This cannoli cream has only 5 ingredients, so it's one of the easiest desserts you'll ever make! Of course it can be used to make cannoli, but it's so versatile, you can make a variety of other desserts with it too!
Cannoli cream is such a versatile dessert, not to mention it's easy and simple to make. At just 5 ingredients, it takes no time to whip up too! Speaking of whipping things up, whipping the ricotta is the key to giving the cannoli cream a beautiful creamy consistency. It's such a game changer! If you've never had whipped ricotta, you must try it!

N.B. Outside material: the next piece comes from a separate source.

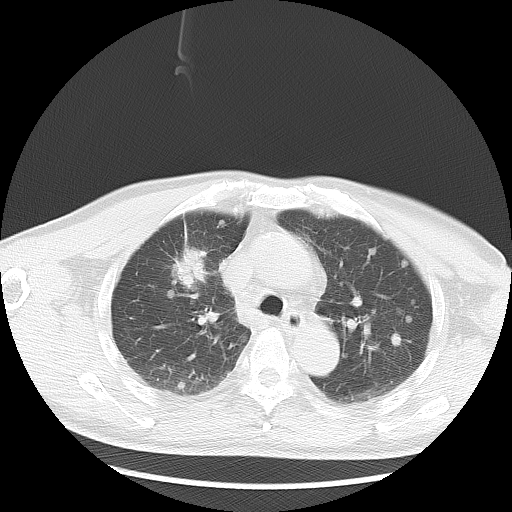
Chest CT, one axial slice; position 20 of 35 along the scan axis; reconstruction kernel LUNG; 120 kVp; lung window (W 1500 / L -600 HU); 5 mm slice thickness; 512 × 512 image matrix. Patient: male, 57 years. Case-level facts recorded for this patient, not image findings: clinical TNM (as recorded): T2 N3 M1a.
Structures marked on this image (rectangle marked by the reading radiologist):
- lung tumour (recorded histology: adenocarcinoma): bounding box [x1, y1, x2, y2] px = [175, 243, 208, 292]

And while yes, this is a cannoli cream, it can be used for more than filling cannoli (ideas are in this blog post). That's what makes it such a versatile and amazing dessert!

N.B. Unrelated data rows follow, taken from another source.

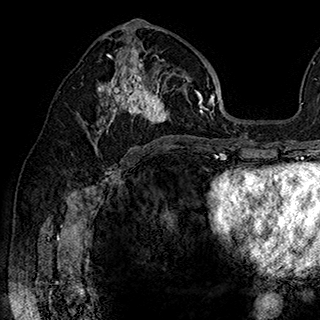
Breast MRI (dynamic contrast-enhanced), one axial slice. Slice 100 of 180 in the series (ordered by position). Cropped to one breast. Dynamic contrast-enhanced series, time point 2 of 7 at this slice position (early post-contrast). 1.5 T. TE 2.8 ms, TR 5.4 ms. 1 mm slice thickness. 320 × 320 image matrix, field of view 225 × 225 mm. Female patient.
Structures marked on this image (semi-automatic segmentation, software-assisted and operator-edited):
- enhancing-tissue mask used for the functional tumour volume (all voxels passing the contrast-enhancement thresholds inside the analysis volume; usually the tumour): bounding box <87,43,202,148> (left, top, right, bottom; pixels)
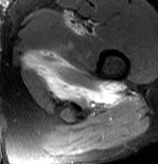
MRI of an extremity soft-tissue mass, one axial slice; position 69 of 70 along the scan axis; T2-weighted fat-saturated; MR volume resampled by the dataset authors to the PET/CT grid (not the native acquisition matrix); 3.27 mm slice thickness; 158 × 164 image matrix, field of view 154 × 160 mm. Male patient. From the clinical record (not read from this slice): histological type: extraskeletal osteosarcoma; grade: high; site of the primary tumour: left adductur.
Annotated regions visible in this slice (expert contour drawn on MRI and transferred to this co-registered scan by the dataset authors):
- gross tumour volume (mass): box from (x=36, y=12) to (x=126, y=109) px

What Cannoli Cream is Made Of:
- ricotta
- powdered sugar
- ground cinnamon
- ground nutmeg
- ground cloves
How to Use Cannoli Cream:
- This is the obvious answer - to fill cannoli shells and make cannoli
- Dessert fruit parfaits. Layer fruit and cannoli cream in glasses or mason jars
- Make a cake - like a cassata cake, or a no bake cheesecake
- Use as a dip - as a fruit dip, or use for dipping pizzelle
How to Make Cannoli Cream - Step by Step
Whip the ricotta, either with a hand mixer, or a stand mixer. Whip until the ricotta reaches a heavy cream-like consistency. About 2 minutes (photo 1)
Sift the powdered sugar into the ricotta (photo 2), and using a spatula, fold into the ricotta.
Add cinnamon, cloves and nutmeg to the ricotta mixture (photo 3) and fold in (photo 4).
Top Tips to Make Cannoli Cream:
- It's important to use whole milk ricotta, or else the cannoli cream will be too thin and runny once whipped.
- You can make the cannoli cream in advance and store it in an airtight container in the fridge for up to 3 days.
- Optional: Once you've made your cannoli filling, you can add chocolate chips or nuts like pistachios to the cannoli filling, or even candied orange peel.
- If your ricotta is on the wet side, you will need to strain it, or else the filling will be too liquid and runny.
How to strain the ricotta:
- Place a fine mesh strainer over a bowl. Line the strainer with cheese cloth.
- Place the the ricotta in the strainer. Level ricotta with a spatula.
- Cover the bowl with plastic wrap.
- Place in the refrigerator for at least 8 hours, and up to 24 hours
- Discard the liquid from the bowl, and proceed to whipping ricotta, as described in this recipe
Other Italian Dessert Recipes You Might Like:
Recipe
Classic Cannoli Cream
Cannoli cream - one of the easiest things in the world to make, and at just 5 ingredients, it takes absolutely no time to whip up!
Ingredients
- 4 cups whole milk ricotta cheese
- 1 ½ cups powdered sugar
- 2 teaspoon cinnamon
- ½ teaspoon ground cloves
- ½ teaspoon nutmeg
Instructions
-
Whip the ricotta, either with a hand mixer, or a stand mixer. Whip until the ricotta reaches a heavy cream-like consistency. About 2 minutes.
-
Sift the powdered sugar into the ricotta, and using a spatula, fold into the ricotta.
-
Add cinnamon, cloves and nutmeg to the ricotta mixture and fold in.
Recipe Notes
- It's important to use whole milk ricotta, or else the cannoli cream will be too thin and runny once whipped.
- If your ricotta is on the wet side, you will need to strain it, or else the filling will be too liquid and runny.
- Whipping the ricotta is an imperative step. If you don't whip the ricotta, the cream won't be smooth and creamy- it will be rough and gritty.
How to strain the ricotta:
- Place a fine mesh strainer over a bowl. Line the strainer with cheese cloth.
- Place the the ricotta in the strainer. Level ricotta with a spatula.
- Cover the bowl with plastic wrap.
- Place in the refrigerator for at least 8 hours, and up to 24 hours
- Discard the liquid from the bowl, and proceed to whipping ricotta, as described in this recipe
- You can make the cannoli cream in advance and store it in an airtight container in the fridge for up to 3 days.
- Optional: Once you've made your cannoli filling, you can add chocolate chips or nuts like pistachios to the cannoli filling, or even candied orange peel.
- If you're making cannoli with the cannoli cream, I suggest buying the cannoli shells. It makes things so much easier and convenient.